April 18, 2018

10:00pm – 10:45pm

CHS 43-105

“Death & Traffic: How People and Places Interact to Detrmin Certain Outcomes”

Peter Capone-Newton, MD, PhD, MPH
Health Sciences Assistant Clinincal Professor, UCLA Department of Medicine. VA Greater Los Angeles Healthcare System, Community Engagement and Reintegreation Services (CERS)

About the lecture: Death and taxes evoke unaviodable outcomes. In Los Angeles, traffic is the modern runner up to death among certain outcomes. For traffic, and similar nuisances like parking, the interaction of people and places produce some of the most obvious and intractable modern problems. Less obvious to some, but just as intractable are the persistent differences in life expectancy in Los Angeles by race/ethnicity, gender, and income, also embedded in the interaction of people and places. Yet meaningful interventions for traffic, parking, and place-based racial/ethnic, gender, and income inequality do exisit. The lecture discusses these interventions from both public health and urban planning perspectives, and their meaning for the development of a future where certain outcomes are more equal.

About the speaker: Peter Capone-Newton, MD, MPH, PhD is a preventative medicine specialist at the Veterans Affairs Greater Los Angeles Healthcare System (VAGLAGHS).

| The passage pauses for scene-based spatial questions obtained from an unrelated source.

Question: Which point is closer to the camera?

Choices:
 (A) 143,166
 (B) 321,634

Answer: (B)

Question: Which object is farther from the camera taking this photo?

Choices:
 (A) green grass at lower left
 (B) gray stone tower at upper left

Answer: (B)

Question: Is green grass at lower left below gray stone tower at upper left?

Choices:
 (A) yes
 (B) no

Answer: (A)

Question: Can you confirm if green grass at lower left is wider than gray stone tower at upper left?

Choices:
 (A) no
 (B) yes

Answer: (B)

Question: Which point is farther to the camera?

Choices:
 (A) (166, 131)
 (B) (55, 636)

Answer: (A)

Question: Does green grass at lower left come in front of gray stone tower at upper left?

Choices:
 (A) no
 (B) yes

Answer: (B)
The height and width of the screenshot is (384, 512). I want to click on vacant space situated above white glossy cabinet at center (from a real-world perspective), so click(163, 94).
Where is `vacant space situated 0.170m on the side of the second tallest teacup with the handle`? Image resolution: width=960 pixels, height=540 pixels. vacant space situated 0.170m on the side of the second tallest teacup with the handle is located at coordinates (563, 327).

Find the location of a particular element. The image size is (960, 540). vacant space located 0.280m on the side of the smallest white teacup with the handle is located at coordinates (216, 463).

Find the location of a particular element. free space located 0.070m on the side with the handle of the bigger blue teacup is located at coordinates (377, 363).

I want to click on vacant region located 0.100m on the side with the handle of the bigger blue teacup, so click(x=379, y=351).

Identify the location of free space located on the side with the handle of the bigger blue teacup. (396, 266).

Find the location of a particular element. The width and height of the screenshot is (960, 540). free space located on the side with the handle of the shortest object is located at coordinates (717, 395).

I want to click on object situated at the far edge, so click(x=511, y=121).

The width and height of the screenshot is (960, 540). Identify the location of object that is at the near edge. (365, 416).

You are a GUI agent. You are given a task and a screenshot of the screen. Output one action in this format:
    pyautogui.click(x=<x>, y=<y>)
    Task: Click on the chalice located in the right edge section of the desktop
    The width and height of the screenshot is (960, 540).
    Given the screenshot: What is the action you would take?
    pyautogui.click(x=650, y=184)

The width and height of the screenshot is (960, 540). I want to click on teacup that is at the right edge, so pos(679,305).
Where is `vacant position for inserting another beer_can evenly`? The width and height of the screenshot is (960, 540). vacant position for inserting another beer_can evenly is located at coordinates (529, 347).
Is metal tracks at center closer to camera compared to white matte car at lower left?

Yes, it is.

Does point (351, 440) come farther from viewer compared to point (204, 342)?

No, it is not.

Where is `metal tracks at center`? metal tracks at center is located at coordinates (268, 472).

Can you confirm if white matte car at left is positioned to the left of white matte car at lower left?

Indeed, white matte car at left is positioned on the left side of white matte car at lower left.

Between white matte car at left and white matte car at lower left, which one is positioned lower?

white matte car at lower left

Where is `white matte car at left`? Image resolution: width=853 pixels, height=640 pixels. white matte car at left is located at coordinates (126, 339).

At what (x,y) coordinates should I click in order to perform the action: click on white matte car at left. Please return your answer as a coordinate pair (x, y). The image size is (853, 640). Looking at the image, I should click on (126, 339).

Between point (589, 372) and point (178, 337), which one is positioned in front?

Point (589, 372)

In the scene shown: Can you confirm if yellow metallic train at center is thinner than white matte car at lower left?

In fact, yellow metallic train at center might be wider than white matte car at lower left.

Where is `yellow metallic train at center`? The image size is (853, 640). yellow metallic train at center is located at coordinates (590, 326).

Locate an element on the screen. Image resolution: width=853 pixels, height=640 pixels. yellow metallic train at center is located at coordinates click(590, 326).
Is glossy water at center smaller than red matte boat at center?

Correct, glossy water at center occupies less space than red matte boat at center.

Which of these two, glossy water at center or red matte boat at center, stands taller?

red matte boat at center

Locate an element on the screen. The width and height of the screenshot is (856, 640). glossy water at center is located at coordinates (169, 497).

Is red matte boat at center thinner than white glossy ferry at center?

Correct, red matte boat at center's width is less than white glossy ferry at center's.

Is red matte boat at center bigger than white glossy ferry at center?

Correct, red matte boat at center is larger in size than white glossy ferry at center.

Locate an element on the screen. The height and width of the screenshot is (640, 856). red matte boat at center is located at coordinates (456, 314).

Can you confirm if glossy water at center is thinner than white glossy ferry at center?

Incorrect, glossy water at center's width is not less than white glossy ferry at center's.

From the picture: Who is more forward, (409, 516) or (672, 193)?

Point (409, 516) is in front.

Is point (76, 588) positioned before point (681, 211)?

He serves as the Tobacco Cessation Lead Clinician for the VA West Los Angeles Medical Center, delivering tobacco cessation clinical services in every modality including individual, group, telephone, individual clinical video telehealth (CVT), and group CVT, across the entire VAGLAHS. A health sciences assistant clinical professor in the University of California (UCLA) Department of Medicine, he is the VA site director of the ACGME accredited UCLA Preventive Medicine residency. He guides the development of the social determinants of health curriculum and assist with quality improvement and population health initiatives in the Interprofessional Academic Homeless Patient Aligned Care Team (HPACT – VA’s medince home for homeless Veterans) Center of Excellence in Primary Care Education (CoE PCE IA-HPACT). An expert in motivational interviewing (MI) he taught first year medical students in MI based interviewing at the University of California (UCLA) David Geffen School of Medicine (DGSOM) for 6 years. HE joined VA in 2013, after completing a PhD in Urban Planning at UCLA. He regualrly mentors trainees from undergraduates to physician fellows, most often at the intersection of medical care and social need.